Fluid Mechanics: Friction of a moving surface

Well what you said is only true for what whose depth is greater than the boundary layer thickness. If that is the case then the shear at the interface in the water is zero because there is no velocity gradient.

 

" flowing horizontally in laminar steady state motion, where its surface is also moving. Above it is air."
Without any driving gradient, either from pressure or gravity?

The flow won't be steady at all, energy will be continually dissipated, until the fluid is at rest..

Thus, you can get such a steady case where you either have some plate on top of the fluid enforcing a velocity there, or on an inclined plane.

 

The assumption that it is both horizontal and steady state in the first place implies there is a pressure gradient. He never implied otherwise.

 

It might be in that case that a strictly horizontal surface is an unstable feature, and ripples will form at the surface.
I'll think about it..

 

You seem to be tying your self in mathematical knots here. Forget about fluids and go back to Calc I.

If you have a function ##f## defined on ##0 \le x \le 1## by ##f(x) = x^2## (and not defined if ##x < 0## or ##x > 1##), then the derivative is ##f'(x) = 2x## when ##0 \le x \le 1##. Nothing special happens at the end points.

The limit $$f'(x) = \lim_{h \to 0} \frac{f(x+h)-f(x)}{h}$$ only makes sense when both ##0 \le x \le 1## and ##0 \le (x+h) \le 1##, but that isn't a problem. ##h## can be negative.

You can call it a "one-sided derivative" at the end points it you like, but it behaves just the same as a "two sided derivative".

 

Well you said you were ignoring the effect of the air, so in this hypothetical situation the flowing high-viscosity fluid would simply not feel the effect of there being air. That is a non-issue. I think the problem is you are formulating the thought experiment based on ignoring the effect of air, and then running into trouble when you try and figure out afterward why the air is not affecting your flow. In this case, the shear stress in the oil or water or whatever your more viscous fluid happens to be will not care whether the velocity gradient in the air is defined since you are ignoring the presence of the air entirely and the shear stress will depend on the velocity gradient in the oil or water.

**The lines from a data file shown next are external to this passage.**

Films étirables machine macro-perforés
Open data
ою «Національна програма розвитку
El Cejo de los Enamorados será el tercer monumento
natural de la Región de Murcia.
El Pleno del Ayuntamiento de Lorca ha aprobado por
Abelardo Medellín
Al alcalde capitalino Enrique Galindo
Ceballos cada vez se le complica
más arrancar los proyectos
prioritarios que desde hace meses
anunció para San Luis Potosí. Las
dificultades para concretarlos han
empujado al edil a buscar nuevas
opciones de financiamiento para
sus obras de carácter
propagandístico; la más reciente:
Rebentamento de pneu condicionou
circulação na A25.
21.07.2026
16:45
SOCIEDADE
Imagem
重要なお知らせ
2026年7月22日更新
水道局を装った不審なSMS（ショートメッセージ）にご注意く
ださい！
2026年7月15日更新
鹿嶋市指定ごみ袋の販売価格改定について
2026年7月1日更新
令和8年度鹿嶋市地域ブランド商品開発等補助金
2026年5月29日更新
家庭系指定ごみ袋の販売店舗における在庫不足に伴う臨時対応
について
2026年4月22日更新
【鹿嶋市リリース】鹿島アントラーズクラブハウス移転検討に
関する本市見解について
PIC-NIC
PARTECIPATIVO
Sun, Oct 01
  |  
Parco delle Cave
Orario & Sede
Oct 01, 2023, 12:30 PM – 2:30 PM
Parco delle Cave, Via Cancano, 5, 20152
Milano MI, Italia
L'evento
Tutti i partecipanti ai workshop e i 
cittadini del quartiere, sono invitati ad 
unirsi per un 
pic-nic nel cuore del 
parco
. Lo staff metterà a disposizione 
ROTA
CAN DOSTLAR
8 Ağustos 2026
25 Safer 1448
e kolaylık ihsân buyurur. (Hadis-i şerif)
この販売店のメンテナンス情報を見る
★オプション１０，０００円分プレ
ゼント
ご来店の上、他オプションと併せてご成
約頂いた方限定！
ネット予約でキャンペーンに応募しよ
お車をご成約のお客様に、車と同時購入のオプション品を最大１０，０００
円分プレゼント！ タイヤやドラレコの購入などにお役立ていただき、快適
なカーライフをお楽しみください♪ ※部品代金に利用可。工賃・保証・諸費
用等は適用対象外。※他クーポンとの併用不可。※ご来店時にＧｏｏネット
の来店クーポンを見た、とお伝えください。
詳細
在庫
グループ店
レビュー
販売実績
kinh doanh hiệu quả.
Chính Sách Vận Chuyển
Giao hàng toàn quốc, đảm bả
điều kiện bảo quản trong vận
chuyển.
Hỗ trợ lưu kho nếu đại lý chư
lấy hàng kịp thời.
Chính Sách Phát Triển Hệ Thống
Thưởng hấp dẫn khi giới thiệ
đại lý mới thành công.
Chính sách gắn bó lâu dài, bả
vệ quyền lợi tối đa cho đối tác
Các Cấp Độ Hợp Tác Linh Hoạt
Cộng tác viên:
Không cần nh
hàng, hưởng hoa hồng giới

Now, if you didn't ignore the air, you would have a small bit of effect from the air on the water. The phenomenon you describe is called a free surface, and at that surface, one of the boundary conditions is that the stress be continuous across the surface. In situation, the shear stress is not necessarily nonzero (though it can be). In this case, you can still get the shear stress in the flowing oil or water solely from the velocity gradient in that fluid (assuming you know it), it will simply likely be nonzero.

You may be thinking of (or interested in reading about) the Kelvin-Helmholtz instability, which would absolutely apply in the case of the situation proposed by the OP, and in this situation the shear stress would certainly be finite. You can't make the assumption that the OP does that you ignore the effects of the air, however.

 

I think we've all been there before. Hopefully you've got it all straightened out now.

 

You were right up until this point. While this is the case in many situations (e.g. water flowing over a stationary surface), it is not necessarily true. In particular, it is not necessarily true in the case the OP mentioned where the bottom surface is moving. That surface could very well be moving faster than the water at the interface is moving, in which case it would be a minimum.

And the typo here. I think you mean it varies linearly with [itex]\partial u/\partial y[/itex]. Just clarifying for the OP.